Argued March 4–5, 1890 Decided April 14, 1890
- Full case name: In re David Neagle
- Citations: 135 U.S. 1 (more) 10 S. Ct. 658; 34 L. Ed. 55; 1890 U.S. LEXIS 2006

Case history
- Prior: Appeal from the Circuit Court of the United States for the Northern District of California

Holding
- Section 3 of Art. II of the U.S. Constitution requires that the Executive Branch "take care that the laws be faithfully executed." The court determined that the appointment of bodyguards to Supreme Court Justices ensured the faithful execution of the law of the United States. The court also relied on a statute granting marshals "the same powers, in executing the laws of the United States, as sheriffs and their deputies in such State may have, by law, in executing the laws thereof."

Court membership
- Chief Justice Melville Fuller Associate Justices Samuel F. Miller · Stephen J. Field Joseph P. Bradley · John M. Harlan Horace Gray · Samuel Blatchford Lucius Q. C. Lamar II · David J. Brewer

Case opinions
- Majority: Miller, joined by Bradley, Harlan, Gray, Blatchford, Brewer
- Dissent: Lamar, joined by Fuller
- Field took no part in the consideration or decision of the case.

Laws applied
- U.S. Const. Art. III, Sec. 788 of the Revised Statutes of the United States

= In re Neagle =

In re Neagle, 135 U.S. 1 (1890), is a United States Supreme Court decision holding that federal officers are immune from State prosecution when acting within the scope of their federal authority.

==Facts==

Suspecting a plot against US Supreme Court Justice Stephen J. Field's life, in 1889 U.S. Attorney General William Miller instructed US Marshal John Franks to appoint Deputy U.S. Marshal David Neagle (1847–1925) to serve as Justice Field's bodyguard while Field rode circuit in California.

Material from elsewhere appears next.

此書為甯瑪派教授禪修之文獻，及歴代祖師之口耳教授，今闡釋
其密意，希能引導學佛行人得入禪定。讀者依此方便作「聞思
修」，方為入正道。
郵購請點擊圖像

On August 14, 1889, David S. Terry approached Field inside the Lathrop, California train station in California's San Joaquin Valley. Terry, a former California Supreme Court justice, had a long-standing grudge with Field, who had ruled against his wife in a lawsuit and subsequently sentenced both him and his wife to jail on contempt charges. As Terry walked towards the exit to the railroad station dining room, he struck Field from behind with such force that he knocked his glasses off. Terry was known to carry a large Bowie knife, so when he drew back his hand again, fearing Terry was about to kill Field, Neagle shot and killed him. Field and Neagle were arrested by the San Joaquin Sheriff Thomas Cunningham. Cunningham later released Field on his own recognizance, but took Neagle to jail.

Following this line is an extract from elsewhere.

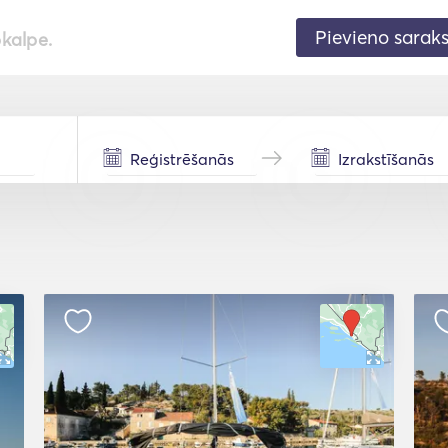
Pievieno sarak
pkalpe.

The United States Attorney in San Francisco filed a writ of habeas corpus for Neagle's release. The circuit court issued the writ after a hearing and ordered Neagle's release. Sheriff Cunningham, with the aid of the State of California, appealed to the United States Supreme Court.

==Holding==

The question for the court to decide, was the state obligated to obey the writ even though no national statute empowered the Attorney General to provide judges with bodyguards?

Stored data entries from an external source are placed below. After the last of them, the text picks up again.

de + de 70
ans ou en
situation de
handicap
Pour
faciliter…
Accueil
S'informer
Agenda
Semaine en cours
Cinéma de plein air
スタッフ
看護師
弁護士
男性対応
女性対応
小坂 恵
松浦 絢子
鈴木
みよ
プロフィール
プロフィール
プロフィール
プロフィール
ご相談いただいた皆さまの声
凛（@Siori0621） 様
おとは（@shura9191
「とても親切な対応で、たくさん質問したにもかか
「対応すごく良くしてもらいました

In a 6-2 decision (in which Justice Field abstained), the Supreme Court affirmed the lower court. The decision recognized that, as the source of all executive authority, the President could act in the absence of specific statutory authority since there were no laws that provided for protection of federal judges by the executive branch. Constitutionally, the decision determined that the executive branch exercised its own "necessary and proper" authority.